At this point, I think I’m going in reverse. So disgusted by how sex is jammed down the throats of even kids, I don’t have a desire to read these types of romances as much as I used to. I’ll go for the sweet ones.
Great post, Kate.
I like the idea of Laura and Almanzo fan fiction! I re-read the book about their first year of marriage shortly after I got married and found it much different than when I’d read it as a girl. I’m sure they had a very interesting relationship!
What books are you reading? I must not have ventured into those historical romances recently.
In all seriousness, though, I think it’s because there are so many warped views on what sex is, what it isn’t, what it means, what it doesn’t mean, etc, that we are getting this effect in books. Until people can have real conversations about sex and even start agreeing on what it means, you’ll have this ‘sex sells’ attitude amongst authors as well as in many other areas.
What is repressed comes back to haunt us in other ways. If society doesn’t make changes, I won’t be surprised to see even more sex in more books.
It’s just the fact that reading tastes have changed. Sex sells.

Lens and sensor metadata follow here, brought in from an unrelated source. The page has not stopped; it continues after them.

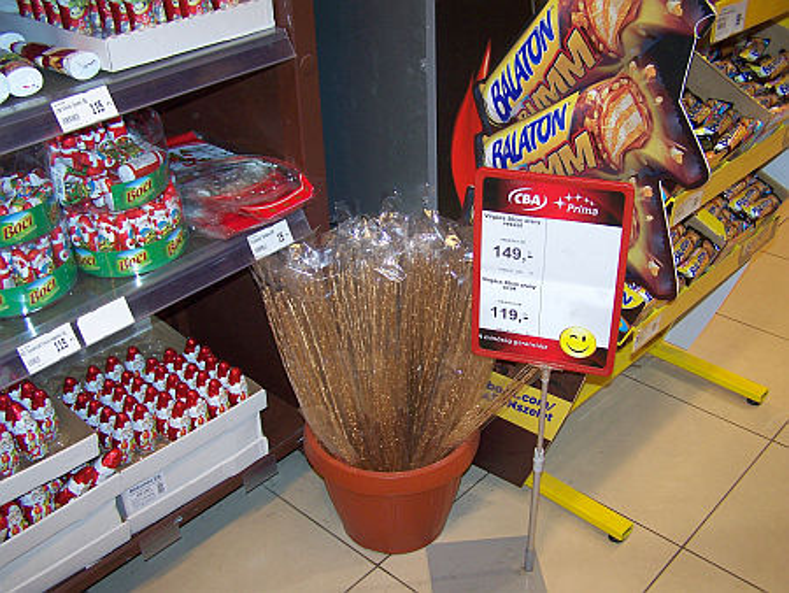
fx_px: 867
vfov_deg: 37.8
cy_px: 296
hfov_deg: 49.0
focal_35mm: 38
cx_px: 394
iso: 80
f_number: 2.8
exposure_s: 1/60
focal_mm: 6.3
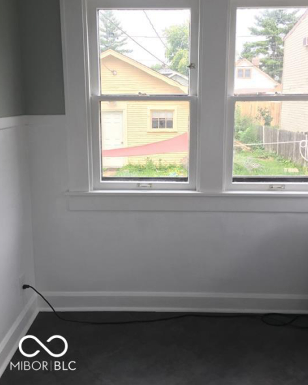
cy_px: 168
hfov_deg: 45.8
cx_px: 156
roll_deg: +0.8
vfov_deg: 55.5
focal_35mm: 32
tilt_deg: -10.3
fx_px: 365
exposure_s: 1/120
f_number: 2.2
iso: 50
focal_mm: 4.15
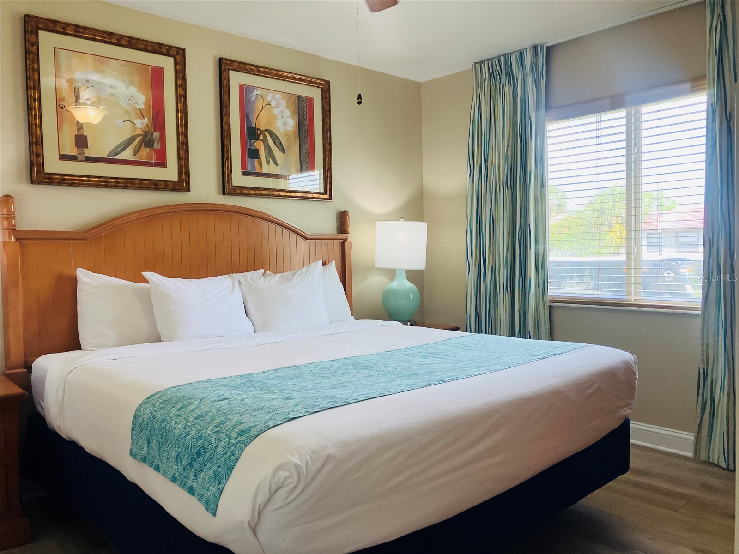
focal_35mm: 28
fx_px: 598
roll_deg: +1.8
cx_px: 370
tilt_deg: -2.5
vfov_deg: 49.7
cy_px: 277
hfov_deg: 63.4
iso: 80
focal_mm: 3.99
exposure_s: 1/120
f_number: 1.8
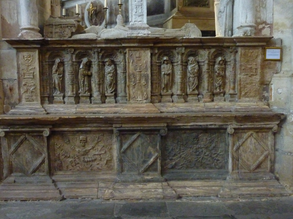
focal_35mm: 33
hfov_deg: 55.3
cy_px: 106
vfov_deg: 42.9
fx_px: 279
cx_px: 136
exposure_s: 1/8
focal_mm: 4.7
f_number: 3.4
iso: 800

I was a voracious reader when younger and then adulthood happened and between work, marriage, children and home ownership, I didn’t have much time to read. When I finally had a empty nest and only worked part time, I started reading again and was slightly shocked when my favorite Regency romance genre had the heroine “melting” in the hero’s arms and giving up her “virtue” so easily. I read Georgette Heyer when I was young. I think everything changed around the time Rosemary Rodgers wrote “Sweet Savage Love.(1980’s?)” Or maybe Kathleen Woodiwiss was the first. Anyway, I think things started to loosen up when those books became bestsellers.
mcv111 at hotmail(dot)com
You are certainly right that sex sells and books have changed a lot. My question I guess is whether people have changed much. I think the heroines used to be more chaste than real life women. Now I’m wondering whether they are more sex-obsessed than real life women, or whether they’ve just barely caught up. I can only speak for myself. So it is truly interesting to read others’ perspectives on this. Thanks for sharing!